Я увидел ее в тот миг, когда уж не надеялся, что придет. Эти два дня после Нюриного отъезда мы жили молча, не говорили друг с другом. И опять я молча собрался, мать была в школе. Бабушка смотрела на меня издали и вытирала фартуком слезы. Эти слезы и погнали меня к автобусу раньше времени. Бабушка выползла за мной за ограду. И пока я оглядывался, она все стояла на одном месте и смотрела, смотрела, как я ухожу.

А матери не было. И я уже не надеялся, но она вдруг пришла. Она пришла, запыхавшись, прямо с урока: занималась с осенниками, и на ладонях у ней остались пятна от мела, и пахло от нее по-школьному - мелом и мокрыми тряпками. И опять она не смотрела в глаза мне и боялась заговорить о Нюре, о нашей с ней ссоре-беде. Даже рядом постоять боялась, На матери было длинное старенькое пальто, и оно тоже было запачкано мелом. И почему-то вспомнилось, как десять лет назад мы ходили в магазин покупать это пальто, как она его осторожно примеривала, испуганно озираясь, как бы не увидели ее обнову, не осудили, она всегда стыдилась новых платьев, губной помады, духов - вдова так вдова. Я разглядывал это пальтишко, а она между тем осмелела и заговорила, заговорила быстрым прерывистым голосом. Слова ее были такие забавные, что я рассмеялся. Я давно уж заметил, сколько б мать ни читала книг, ни училась - все равно говорить хорошо не умела. Слова какие-то смешные, деревенские, как у тех баб на ферме, которые втихаря и водочку попивают, и поматериваются, а придет, скрючит горе - тише воды, ниже травы - и в словах та же тишь, простота. Я вглядывался в это пальтишко, а она все хотела сбросить с меня какую-то соринку и, наконец, удалось.

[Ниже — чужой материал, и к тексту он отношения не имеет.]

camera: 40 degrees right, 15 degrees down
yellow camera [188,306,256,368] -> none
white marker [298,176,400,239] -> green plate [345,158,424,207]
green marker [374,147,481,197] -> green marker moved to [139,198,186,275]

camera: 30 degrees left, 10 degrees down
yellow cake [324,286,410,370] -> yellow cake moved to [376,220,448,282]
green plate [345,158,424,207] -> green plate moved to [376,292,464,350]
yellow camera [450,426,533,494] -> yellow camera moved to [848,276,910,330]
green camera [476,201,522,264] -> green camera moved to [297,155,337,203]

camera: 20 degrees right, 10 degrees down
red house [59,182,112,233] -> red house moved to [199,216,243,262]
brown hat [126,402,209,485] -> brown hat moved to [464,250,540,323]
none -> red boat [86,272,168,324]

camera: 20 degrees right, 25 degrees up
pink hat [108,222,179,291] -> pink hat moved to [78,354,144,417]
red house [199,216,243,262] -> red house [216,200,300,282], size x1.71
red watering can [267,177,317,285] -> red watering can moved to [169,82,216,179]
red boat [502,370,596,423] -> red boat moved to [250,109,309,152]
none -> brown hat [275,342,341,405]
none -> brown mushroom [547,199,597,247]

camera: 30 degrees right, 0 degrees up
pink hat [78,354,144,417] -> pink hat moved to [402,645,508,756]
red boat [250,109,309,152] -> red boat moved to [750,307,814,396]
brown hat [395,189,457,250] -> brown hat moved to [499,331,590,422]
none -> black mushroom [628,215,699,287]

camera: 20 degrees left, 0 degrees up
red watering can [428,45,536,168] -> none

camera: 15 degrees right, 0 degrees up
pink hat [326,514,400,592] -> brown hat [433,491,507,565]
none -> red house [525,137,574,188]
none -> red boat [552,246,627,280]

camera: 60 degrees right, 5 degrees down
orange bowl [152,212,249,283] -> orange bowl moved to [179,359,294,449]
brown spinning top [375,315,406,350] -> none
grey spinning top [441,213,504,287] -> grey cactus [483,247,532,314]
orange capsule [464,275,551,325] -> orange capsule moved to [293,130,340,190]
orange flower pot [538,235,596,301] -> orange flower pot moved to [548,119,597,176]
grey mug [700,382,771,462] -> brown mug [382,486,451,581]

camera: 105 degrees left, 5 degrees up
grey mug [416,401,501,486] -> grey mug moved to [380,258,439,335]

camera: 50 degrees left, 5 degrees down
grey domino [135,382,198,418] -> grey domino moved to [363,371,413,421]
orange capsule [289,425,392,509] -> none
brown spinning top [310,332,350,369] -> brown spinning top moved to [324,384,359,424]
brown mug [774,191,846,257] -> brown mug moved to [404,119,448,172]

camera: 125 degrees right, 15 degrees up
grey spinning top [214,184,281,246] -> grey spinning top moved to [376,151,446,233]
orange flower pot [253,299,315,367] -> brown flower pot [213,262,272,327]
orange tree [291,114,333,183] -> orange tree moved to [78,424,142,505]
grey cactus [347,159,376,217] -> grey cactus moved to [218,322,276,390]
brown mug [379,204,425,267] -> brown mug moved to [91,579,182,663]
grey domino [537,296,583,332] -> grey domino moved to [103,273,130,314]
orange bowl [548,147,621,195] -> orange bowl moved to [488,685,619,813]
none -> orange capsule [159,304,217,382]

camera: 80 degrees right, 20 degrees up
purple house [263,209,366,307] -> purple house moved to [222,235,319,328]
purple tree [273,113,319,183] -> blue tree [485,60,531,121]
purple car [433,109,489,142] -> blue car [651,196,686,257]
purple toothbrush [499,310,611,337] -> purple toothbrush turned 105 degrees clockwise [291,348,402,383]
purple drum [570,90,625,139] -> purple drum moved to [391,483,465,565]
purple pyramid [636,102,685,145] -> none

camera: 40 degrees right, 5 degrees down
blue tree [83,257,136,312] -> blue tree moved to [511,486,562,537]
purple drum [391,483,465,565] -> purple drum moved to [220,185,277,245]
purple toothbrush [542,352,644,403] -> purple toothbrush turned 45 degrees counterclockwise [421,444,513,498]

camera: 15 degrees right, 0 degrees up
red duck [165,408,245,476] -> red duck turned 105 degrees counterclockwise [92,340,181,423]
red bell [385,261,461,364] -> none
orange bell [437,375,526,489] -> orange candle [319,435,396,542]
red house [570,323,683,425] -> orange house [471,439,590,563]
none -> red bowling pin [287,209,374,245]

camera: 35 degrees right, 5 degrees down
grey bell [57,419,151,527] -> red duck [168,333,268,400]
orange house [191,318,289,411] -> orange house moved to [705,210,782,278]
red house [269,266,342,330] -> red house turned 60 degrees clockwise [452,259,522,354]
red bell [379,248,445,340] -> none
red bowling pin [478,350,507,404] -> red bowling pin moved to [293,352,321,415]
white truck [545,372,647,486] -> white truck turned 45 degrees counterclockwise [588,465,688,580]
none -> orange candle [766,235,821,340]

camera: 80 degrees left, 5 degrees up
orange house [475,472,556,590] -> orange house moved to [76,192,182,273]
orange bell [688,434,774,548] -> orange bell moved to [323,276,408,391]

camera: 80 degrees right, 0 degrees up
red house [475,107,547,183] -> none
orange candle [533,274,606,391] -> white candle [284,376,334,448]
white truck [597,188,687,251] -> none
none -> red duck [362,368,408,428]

- Смотри, в Москве под колесо не попади. И через улицу-то больно не кидайся. Как народ тронется, так и ты с ним. Среди народа забирайся, а то одного-то стопчут. И по ночам один не ходи. И в Москве, поди, есть темны улицы... Как уехал тогда сдавать экзамены, так все ночи продумала, пока не вернулся. А теперь на год... Поди, не на год - каникулы будут?

- Конечно, будут. Не плачь, не надо.